─── Task data ───

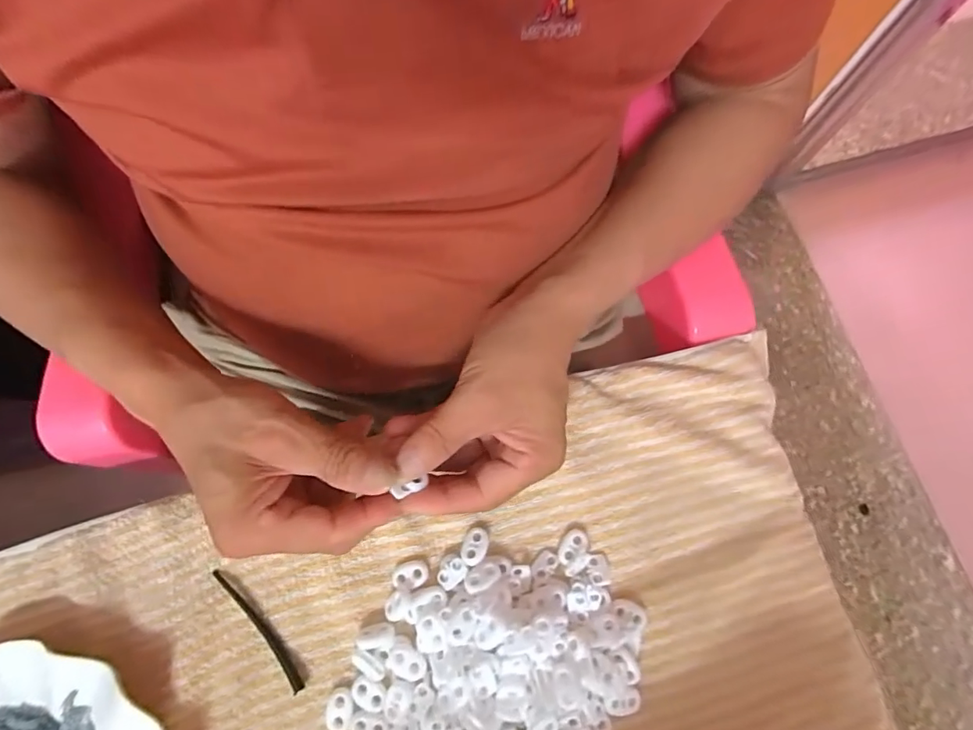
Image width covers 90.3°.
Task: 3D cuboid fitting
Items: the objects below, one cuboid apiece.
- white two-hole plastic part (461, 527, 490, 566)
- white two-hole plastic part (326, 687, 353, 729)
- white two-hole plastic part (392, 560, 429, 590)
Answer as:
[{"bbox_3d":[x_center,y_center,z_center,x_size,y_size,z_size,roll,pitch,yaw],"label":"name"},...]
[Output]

───

• _Task requirements_:
Each line with the word "part" in the records above belongs in the result; copy all of them.

• _Answer section_:
- white two-hole plastic part (461, 527, 490, 566)
- white two-hole plastic part (326, 687, 353, 729)
- white two-hole plastic part (392, 560, 429, 590)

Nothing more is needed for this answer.